Due to a few factors I had some time off from the classroom this week, so I put a lot of energy into brainstorming and planning. But I've also had some time to reflect. My blogging is usually pretty matter of fact... here's what we did and it went like this and here's what I think about it... so it's probably time for one of those touchy-feely/wear my heart on my sleeve kind of blogs.
So last week and I had a really difficult week with some unrelated professional obligations and had to make some tough discoveries about myself and make some really hard choices. It was emotionally difficult has taken a while to process.
Just as I was feeling my worst, I went to Rachel's class, and had a great lesson with her students. As a special surprise at the end of the day, they all sang their "Start of the Day" song for me at the end of class with Rachel accompanying them on her new guitar. They have been singing it each morning (during a time I haven't been in class) and were really excited to sing it for me. Everyone did a great job and I could tell that the kids were proud of what they had accomplished and Rachel had worked hard to be able to play the song on the guitar. I saw that our ideas of using the song for community building had found some success and I saw the potential for this activity to be successful in future years when I'm no longer in Rachel's class.

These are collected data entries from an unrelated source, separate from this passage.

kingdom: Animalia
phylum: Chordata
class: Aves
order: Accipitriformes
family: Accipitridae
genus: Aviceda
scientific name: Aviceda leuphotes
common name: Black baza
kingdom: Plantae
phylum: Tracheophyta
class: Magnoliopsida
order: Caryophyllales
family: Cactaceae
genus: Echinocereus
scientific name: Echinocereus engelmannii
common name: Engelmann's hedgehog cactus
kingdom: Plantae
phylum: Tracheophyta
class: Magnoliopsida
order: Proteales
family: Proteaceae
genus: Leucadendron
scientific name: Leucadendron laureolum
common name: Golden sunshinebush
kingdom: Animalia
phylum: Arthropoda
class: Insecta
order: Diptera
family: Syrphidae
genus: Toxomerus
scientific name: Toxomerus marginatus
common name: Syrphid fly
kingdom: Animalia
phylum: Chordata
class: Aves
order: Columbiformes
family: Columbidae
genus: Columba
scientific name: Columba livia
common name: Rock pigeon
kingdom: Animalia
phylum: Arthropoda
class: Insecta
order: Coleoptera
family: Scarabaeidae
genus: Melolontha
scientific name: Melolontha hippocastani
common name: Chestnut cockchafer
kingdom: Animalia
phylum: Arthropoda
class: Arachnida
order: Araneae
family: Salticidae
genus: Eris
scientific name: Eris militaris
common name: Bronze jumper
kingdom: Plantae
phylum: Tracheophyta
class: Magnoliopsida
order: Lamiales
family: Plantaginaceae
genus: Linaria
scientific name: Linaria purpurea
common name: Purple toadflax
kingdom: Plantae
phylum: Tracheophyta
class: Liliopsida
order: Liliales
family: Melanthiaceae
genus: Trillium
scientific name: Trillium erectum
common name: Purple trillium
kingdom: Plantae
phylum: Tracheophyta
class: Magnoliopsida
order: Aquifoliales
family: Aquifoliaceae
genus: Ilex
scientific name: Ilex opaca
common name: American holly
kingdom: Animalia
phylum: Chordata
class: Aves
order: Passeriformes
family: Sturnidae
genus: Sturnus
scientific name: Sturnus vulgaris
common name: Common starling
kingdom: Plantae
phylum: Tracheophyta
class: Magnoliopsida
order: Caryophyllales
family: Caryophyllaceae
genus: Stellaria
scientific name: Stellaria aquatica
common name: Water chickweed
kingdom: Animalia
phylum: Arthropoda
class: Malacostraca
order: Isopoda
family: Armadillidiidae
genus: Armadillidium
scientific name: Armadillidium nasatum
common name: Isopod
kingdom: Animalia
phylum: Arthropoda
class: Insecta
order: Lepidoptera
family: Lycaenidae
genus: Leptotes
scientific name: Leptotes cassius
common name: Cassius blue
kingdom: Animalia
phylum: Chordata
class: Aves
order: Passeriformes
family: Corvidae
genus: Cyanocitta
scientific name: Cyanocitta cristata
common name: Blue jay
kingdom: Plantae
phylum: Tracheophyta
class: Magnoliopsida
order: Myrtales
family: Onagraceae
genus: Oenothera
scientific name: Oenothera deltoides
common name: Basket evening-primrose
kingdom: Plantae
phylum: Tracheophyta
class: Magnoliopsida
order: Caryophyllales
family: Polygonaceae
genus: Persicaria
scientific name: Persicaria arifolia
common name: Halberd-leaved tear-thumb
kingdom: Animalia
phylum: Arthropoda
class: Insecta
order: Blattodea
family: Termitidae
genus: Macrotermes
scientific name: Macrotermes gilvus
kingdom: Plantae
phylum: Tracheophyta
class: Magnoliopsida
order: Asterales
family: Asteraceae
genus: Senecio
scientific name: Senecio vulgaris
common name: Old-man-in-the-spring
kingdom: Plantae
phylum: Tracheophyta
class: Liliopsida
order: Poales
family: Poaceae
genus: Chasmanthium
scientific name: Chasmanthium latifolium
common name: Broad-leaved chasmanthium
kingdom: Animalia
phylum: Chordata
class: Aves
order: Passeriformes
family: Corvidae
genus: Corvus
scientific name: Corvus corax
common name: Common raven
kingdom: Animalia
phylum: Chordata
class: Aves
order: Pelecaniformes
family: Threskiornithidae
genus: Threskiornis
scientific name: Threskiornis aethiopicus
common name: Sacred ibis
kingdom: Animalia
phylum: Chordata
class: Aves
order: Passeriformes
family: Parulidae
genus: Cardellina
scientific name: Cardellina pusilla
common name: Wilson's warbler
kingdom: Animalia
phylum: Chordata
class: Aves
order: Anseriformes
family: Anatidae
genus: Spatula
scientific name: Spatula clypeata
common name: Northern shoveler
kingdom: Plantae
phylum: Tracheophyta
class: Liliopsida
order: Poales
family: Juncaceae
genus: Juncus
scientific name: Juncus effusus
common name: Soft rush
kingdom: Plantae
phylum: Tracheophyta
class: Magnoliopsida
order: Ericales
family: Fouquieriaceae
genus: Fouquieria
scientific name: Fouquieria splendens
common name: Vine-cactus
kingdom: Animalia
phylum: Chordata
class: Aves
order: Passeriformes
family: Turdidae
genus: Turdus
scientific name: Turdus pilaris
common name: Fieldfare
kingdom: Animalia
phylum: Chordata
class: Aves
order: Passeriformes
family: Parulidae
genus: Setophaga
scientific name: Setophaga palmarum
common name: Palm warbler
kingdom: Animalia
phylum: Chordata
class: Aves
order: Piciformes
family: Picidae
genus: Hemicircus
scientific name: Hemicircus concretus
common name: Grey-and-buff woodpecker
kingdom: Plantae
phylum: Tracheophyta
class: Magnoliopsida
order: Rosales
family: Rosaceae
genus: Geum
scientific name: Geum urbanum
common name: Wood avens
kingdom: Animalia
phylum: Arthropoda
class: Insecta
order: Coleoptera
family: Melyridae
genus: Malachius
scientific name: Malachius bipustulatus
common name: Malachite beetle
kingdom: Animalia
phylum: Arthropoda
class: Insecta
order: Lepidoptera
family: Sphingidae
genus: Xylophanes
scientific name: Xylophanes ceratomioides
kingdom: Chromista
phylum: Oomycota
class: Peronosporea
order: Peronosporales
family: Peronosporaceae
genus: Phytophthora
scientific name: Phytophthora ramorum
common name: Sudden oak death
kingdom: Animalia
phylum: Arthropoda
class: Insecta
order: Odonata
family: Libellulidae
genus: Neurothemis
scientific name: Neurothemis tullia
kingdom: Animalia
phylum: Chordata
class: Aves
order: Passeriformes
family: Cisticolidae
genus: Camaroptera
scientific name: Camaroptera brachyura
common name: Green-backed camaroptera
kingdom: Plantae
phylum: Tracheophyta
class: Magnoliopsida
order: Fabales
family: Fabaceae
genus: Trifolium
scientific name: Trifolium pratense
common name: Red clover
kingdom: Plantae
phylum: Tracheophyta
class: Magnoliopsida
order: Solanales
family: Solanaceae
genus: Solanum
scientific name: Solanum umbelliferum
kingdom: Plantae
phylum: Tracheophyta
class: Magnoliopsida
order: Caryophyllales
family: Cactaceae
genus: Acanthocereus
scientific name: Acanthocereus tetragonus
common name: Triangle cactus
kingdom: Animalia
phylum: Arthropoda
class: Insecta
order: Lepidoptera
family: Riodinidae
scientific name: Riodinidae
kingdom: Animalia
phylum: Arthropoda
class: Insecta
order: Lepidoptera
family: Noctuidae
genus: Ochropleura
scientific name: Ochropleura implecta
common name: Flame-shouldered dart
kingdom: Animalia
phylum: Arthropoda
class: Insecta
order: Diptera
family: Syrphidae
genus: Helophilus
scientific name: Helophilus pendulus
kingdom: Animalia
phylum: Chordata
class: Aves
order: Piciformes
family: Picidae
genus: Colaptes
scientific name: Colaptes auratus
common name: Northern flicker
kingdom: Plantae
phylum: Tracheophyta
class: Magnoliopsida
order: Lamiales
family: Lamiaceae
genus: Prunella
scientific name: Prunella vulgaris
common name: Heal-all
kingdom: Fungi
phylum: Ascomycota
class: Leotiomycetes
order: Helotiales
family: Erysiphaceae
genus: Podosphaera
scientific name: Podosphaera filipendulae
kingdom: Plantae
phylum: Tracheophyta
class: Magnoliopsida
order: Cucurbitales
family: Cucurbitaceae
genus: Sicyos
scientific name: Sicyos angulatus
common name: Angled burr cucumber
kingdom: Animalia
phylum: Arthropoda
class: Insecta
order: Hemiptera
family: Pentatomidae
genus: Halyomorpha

So I had a moment where I saw evidence of the difference this initiative will make in the long run and how much joy it brings to our students. And in that moment, it also brought a lot of much needed joy to me.
We finished up our animal unit this week with a performance day on Monday. Everyone explained how they linked the sound of their instrument to their animal and then performed their composition. I've begun posting some of the students work and our documentation here.
Overall, I think the composition unit was a success. We successfully got the kids to think about their animals in a pretty abstract and creative way, and integrated music into their science research project. I also think Rachel will be able to do this unit on her own in future. I think we might have been able to streamline it a little more, but overall I think it was pretty effective and reinforced what the students were learning about their assigned animals.
The rest of the week we took the animal unit one step further and the students wrote poems about their animals, much like the "Carnival of the Animals" had accompanying poems. I helped out with this and related it to how I write a song. We talked about rhyming and ways to find words that rhyme, as well as the most effective place to put rhymes in a poem. The students all used at least on rhyme in their poems and they look pretty adorable.
We're taking a little time to plan the next unit which will be working on reading skills. We have a lot of ideas on how music can help with various aspects of reading, but they need a little fine tuning. We'll see what happens!